Articolo redatto da Studio Duchemino a Torino, il 24 novembre 2014

 

2 commenti su “Affidamento dei figli e coabitazione”

  1. Mi dispiace contraddirvi ma il collocamento prevalente è sempre alla madre con qualche rarissima eccezione. Nel mio caso mio figlio deve andare a dormire dalla madre per ben 15 giorni nonostante che mi è stata assegnata la casa coniugale con relativa sua cameretta mentre dalla madre deve dormire sul divano nel salotto. La ex moglie si è allontanata per ben 2 volte dalla casa coniugale asserendo violenze psicologiche. Una CTU approfondita (test MMPI-II) ha rilevato che sono una persona calma e pacifica e che la moglie usa “sistemi di difesa quali lo spostamento”. Nonostante tutto ciò il giudice di primo grado (ovviamente una donna) non ha tenuto conto. Di seguito un mio articolo sul quotidiano della mia città.
    Cordialità

    La legge è uguale per tutte. Questa in sintesi la giustizia sulle separazioni in Italia.
    Ipotesi A: Padre che va via dalla casa coniugale; casa, residenza figli, collocamento prioritario alla madre (cioè il padre li può vedere 2 fine settimana e 2 pomeriggi settimanali), assegni di mantenimento alla madre.
    Ipotesi B: Madre che va via dalla casa coniugale; se sei estremamente fortunato il giudice ti assegna la residenza dei figli, se proprio è la tua giornata anche la casa coniugale ma poi basta. Per caso ti sei messo in part-time per continuare a fare il padre? Scordati di chiedere soldi. Non hai nessun diritto all’assegno. Per quanto riguarda il collocamento della prole giudici e le psicologhe del servizio pubblico (ricordo che psicologi maschi non se ne trovano) ti rispondono così: “i bambini devono vedere entrambe le figure genitoriali in modo continuativo”.
    “La separazione è una storia d’amore che finisce e una di soldi che comincia” diceva l’illustre Giovanni Bollea. A conferma di questo basta leggere l’ultimo libro di Alfredo Poloniato “L’affidamento delle palle al piede” dove racconta la sua separazione che poteva essere conclusa consensualmente ma “grazie” ad una avvocatessa senza scrupoli e un sistema giudiziario tutto pro donna ha dovuto, come tanti altri padri, lottare contro un sistema completamente sbilanciato da una parte. Avvocati e psicologi che ci marciano su ringraziano. “E io pago” come diceva il grande Totò.
    La morale è che se tu uomo ti sei sposato perchè volevi crearti una famiglia e volevi fare il papà a nessuno interessa ma se la donna si è sposata per avere una sicurezza economica e ha fatto un figlio perchè la società le ha imposto un ruolo ha sempre ragione lei.
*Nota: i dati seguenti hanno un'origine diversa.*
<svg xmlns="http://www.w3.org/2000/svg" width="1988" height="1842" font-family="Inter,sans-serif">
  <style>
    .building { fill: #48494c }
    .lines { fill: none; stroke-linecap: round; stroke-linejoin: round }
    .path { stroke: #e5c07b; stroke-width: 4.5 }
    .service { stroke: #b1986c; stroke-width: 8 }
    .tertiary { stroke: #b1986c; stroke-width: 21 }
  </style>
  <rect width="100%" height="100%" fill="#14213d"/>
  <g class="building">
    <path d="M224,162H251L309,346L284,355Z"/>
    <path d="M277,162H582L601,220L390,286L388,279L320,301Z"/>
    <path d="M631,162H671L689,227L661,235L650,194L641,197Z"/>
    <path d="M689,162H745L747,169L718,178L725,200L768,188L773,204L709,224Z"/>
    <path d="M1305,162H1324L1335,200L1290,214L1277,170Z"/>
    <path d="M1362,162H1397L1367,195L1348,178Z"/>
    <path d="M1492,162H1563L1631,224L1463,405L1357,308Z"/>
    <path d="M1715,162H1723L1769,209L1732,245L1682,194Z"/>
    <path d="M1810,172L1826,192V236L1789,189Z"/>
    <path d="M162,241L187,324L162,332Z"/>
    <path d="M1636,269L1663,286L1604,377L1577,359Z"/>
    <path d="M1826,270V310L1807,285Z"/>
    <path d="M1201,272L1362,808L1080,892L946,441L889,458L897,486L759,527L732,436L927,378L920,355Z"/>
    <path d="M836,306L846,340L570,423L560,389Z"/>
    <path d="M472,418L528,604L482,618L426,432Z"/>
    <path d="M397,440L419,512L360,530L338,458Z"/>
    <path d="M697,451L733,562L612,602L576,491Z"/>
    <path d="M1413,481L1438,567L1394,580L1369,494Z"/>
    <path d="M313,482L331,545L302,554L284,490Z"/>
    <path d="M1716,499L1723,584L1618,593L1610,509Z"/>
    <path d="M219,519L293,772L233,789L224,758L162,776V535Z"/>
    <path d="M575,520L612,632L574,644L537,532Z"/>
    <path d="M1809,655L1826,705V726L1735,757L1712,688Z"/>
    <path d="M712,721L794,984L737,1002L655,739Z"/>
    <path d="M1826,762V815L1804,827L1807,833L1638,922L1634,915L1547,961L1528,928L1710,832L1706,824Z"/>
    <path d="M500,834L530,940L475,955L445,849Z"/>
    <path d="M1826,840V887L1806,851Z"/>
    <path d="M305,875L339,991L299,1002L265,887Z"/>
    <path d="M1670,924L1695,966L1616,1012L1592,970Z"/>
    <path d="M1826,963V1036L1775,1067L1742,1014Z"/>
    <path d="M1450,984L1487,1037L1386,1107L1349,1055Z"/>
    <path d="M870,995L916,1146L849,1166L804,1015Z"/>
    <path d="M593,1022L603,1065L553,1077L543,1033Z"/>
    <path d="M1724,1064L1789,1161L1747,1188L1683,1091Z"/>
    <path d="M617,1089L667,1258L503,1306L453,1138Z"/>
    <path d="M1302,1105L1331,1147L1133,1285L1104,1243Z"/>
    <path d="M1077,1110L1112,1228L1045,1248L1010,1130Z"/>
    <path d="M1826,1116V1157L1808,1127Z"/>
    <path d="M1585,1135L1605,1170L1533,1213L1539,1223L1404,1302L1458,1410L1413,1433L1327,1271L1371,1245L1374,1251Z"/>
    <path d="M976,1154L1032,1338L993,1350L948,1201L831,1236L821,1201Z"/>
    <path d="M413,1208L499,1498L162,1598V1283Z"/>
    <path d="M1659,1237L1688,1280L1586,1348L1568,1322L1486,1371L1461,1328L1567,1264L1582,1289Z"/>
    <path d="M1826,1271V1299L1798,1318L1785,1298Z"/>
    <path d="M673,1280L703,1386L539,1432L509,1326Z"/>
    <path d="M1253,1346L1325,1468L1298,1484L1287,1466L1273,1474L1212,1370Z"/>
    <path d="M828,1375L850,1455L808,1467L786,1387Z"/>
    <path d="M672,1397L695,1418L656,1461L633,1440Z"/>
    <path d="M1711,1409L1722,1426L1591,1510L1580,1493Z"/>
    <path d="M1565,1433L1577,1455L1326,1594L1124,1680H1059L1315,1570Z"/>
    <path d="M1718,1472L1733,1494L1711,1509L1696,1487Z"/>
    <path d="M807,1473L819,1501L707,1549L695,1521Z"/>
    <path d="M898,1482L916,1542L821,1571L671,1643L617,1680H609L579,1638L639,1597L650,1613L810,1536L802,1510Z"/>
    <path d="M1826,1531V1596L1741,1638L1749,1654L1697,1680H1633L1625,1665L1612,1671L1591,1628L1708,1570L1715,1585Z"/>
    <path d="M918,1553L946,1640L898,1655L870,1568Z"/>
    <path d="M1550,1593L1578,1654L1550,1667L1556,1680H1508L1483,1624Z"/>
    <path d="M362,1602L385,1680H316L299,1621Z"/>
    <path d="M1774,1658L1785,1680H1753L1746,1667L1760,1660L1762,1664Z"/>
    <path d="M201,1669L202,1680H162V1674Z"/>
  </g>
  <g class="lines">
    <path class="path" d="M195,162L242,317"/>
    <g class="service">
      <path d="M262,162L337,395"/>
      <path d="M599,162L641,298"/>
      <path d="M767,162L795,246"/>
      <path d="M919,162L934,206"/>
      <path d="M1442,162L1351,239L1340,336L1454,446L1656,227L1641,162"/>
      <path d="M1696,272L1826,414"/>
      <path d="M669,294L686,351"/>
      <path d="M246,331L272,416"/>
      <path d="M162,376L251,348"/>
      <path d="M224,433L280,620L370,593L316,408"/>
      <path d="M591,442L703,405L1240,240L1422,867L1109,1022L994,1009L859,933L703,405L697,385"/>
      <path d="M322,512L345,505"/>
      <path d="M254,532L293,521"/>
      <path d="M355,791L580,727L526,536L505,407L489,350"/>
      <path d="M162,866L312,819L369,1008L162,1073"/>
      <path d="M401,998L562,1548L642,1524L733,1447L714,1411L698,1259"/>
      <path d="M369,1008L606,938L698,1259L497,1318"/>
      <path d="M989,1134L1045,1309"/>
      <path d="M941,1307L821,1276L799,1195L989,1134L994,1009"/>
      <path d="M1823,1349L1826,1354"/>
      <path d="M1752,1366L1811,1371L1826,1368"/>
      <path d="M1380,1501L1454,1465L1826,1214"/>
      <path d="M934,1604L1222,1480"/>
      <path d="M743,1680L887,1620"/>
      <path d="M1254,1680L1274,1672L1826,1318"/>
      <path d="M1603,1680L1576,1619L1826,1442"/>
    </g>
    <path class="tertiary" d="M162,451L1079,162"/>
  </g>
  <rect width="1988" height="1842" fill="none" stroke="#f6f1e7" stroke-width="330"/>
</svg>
    1. Egr. Sig. Giulio Sterle, il problema che Lei ha sollevato è concreto e reale. Al di là delle storture del sistema giudiziario italiano, che sono sotto gli occhi di tutti, si tende a privilegiare la figura della madre – per la coabitazione – in quanto si parte dal presupposto “psicologico” che il figlio, nei primi anni, instauri un legame prevalente con la figura femminile. Ovviamente, questo è vero, scientificamente, ma dipende molto dall’età del bambino. Non scendiamo nel dettaglio della Sua vicenda, ma sicuramente è vero che spesso i Tribunali compiono una valutazione un po’ massimalista.